Wenjie Zheng; Xiuhua Wu; Maryam Goudarzi; Jing Shi; Wei Song; Chaoran Li; Jinjing Liu; Hua Chen; Xuan Zhang; Xiaofeng Zeng; Heng-Hong Li

Disclosures

Arthritis Res Ther. 2018;20(214) 

In This Article

Abstract and Introduction

Abstract

Background: The diagnosis of Behçet's disease (BD) remains challenging due to the lack of diagnostic biomarkers. This study aims to identify potential serum metabolites associated with BD and its disease activity.

Methods: Medical records and serum samples of 24 pretreated BD patients, 12 post-treated BD patients, and age-matched healthy controls (HC) were collected for metabolomics and lipidomics profiling using UPLC-QTOF-MS and UPLC-QTOF-MSE approaches. Additionally, serum samples from an independent cohort of BD patients, disease controls including rheumatoid arthritis (RA), systemic lupus erythematosus (SLE), Takayasu's arteritis (TA), Crohn's disease (CD) patients, and HC were collected for further validation of two potential biomarkers using UPLC-QTOFMS analysis.

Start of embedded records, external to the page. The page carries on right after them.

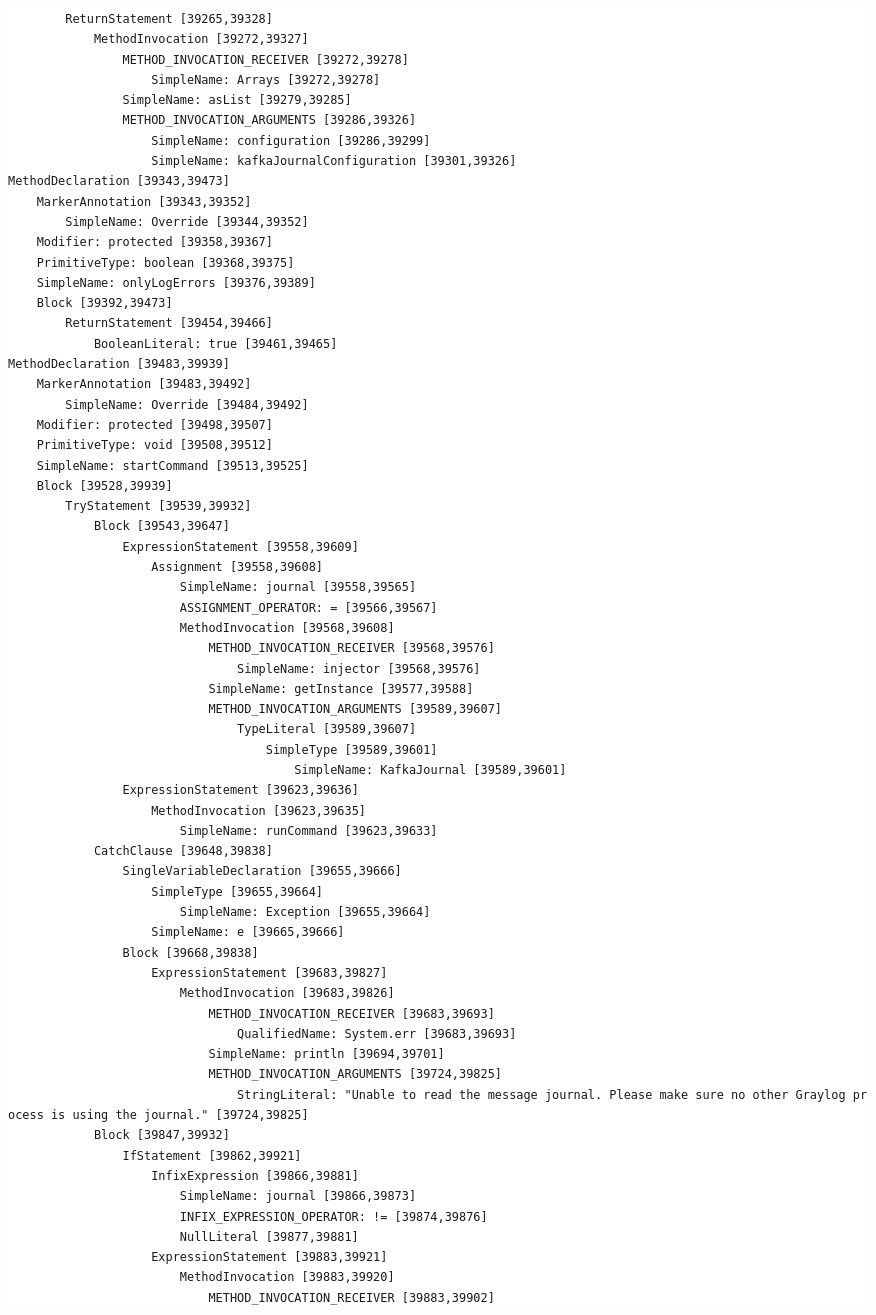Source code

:             ReturnStatement [39265,39328]
                MethodInvocation [39272,39327]
                    METHOD_INVOCATION_RECEIVER [39272,39278]
                        SimpleName: Arrays [39272,39278]
                    SimpleName: asList [39279,39285]
                    METHOD_INVOCATION_ARGUMENTS [39286,39326]
                        SimpleName: configuration [39286,39299]
                        SimpleName: kafkaJournalConfiguration [39301,39326]
    MethodDeclaration [39343,39473]
        MarkerAnnotation [39343,39352]
            SimpleName: Override [39344,39352]
        Modifier: protected [39358,39367]
        PrimitiveType: boolean [39368,39375]
        SimpleName: onlyLogErrors [39376,39389]
        Block [39392,39473]
            ReturnStatement [39454,39466]
                BooleanLiteral: true [39461,39465]
    MethodDeclaration [39483,39939]
        MarkerAnnotation [39483,39492]
            SimpleName: Override [39484,39492]
        Modifier: protected [39498,39507]
        PrimitiveType: void [39508,39512]
        SimpleName: startCommand [39513,39525]
        Block [39528,39939]
            TryStatement [39539,39932]
                Block [39543,39647]
                    ExpressionStatement [39558,39609]
                        Assignment [39558,39608]
                            SimpleName: journal [39558,39565]
                            ASSIGNMENT_OPERATOR: = [39566,39567]
                            MethodInvocation [39568,39608]
                                METHOD_INVOCATION_RECEIVER [39568,39576]
                                    SimpleName: injector [39568,39576]
                                SimpleName: getInstance [39577,39588]
                                METHOD_INVOCATION_ARGUMENTS [39589,39607]
                                    TypeLiteral [39589,39607]
                                        SimpleType [39589,39601]
                                            SimpleName: KafkaJournal [39589,39601]
                    ExpressionStatement [39623,39636]
                        MethodInvocation [39623,39635]
                            SimpleName: runCommand [39623,39633]
                CatchClause [39648,39838]
                    SingleVariableDeclaration [39655,39666]
                        SimpleType [39655,39664]
                            SimpleName: Exception [39655,39664]
                        SimpleName: e [39665,39666]
                    Block [39668,39838]
                        ExpressionStatement [39683,39827]
                            MethodInvocation [39683,39826]
                                METHOD_INVOCATION_RECEIVER [39683,39693]
                                    QualifiedName: System.err [39683,39693]
                                SimpleName: println [39694,39701]
                                METHOD_INVOCATION_ARGUMENTS [39724,39825]
                                    StringLiteral: "Unable to read the message journal. Please make sure no other Graylog process is using the journal." [39724,39825]
                Block [39847,39932]
                    IfStatement [39862,39921]
                        InfixExpression [39866,39881]
                            SimpleName: journal [39866,39873]
                            INFIX_EXPRESSION_OPERATOR: != [39874,39876]
                            NullLiteral [39877,39881]
                        ExpressionStatement [39883,39921]
                            MethodInvocation [39883,39920]
                                METHOD_INVOCATION_RECEIVER [39883,39902]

Results: Unsupervised principal component analysis (PCA) showed a clear separation of metabolomics profiles of BD patients from HC. Statistical analysis of the data revealed differential metabolites between BD patients and HC. The serum levels of some phosphatidylcholines (PCs) were found to be significantly lower in BD patients, while the levels of several polyunsaturated fatty acids (PUFAs) were increased markedly in the BD group compared with HC. Furthermore, the serum level of two omega-6 PUFAs, linoleic acid (LA) and arachidonic acid (AA), were dramatically decreased in patients with remission. A validation cohort confirmed that the serum LA and AA levels in BD patients were significantly higher than those in HC and patients with RA, SLE, TA, and CD. In addition, receiver operating characteristic (ROC) analysis indicated good sensitivity and specificity.

Conclusions: The serum metabolomics profiles in BD patients are altered. Serum LA and AA are promising diagnostic biomarkers for BD.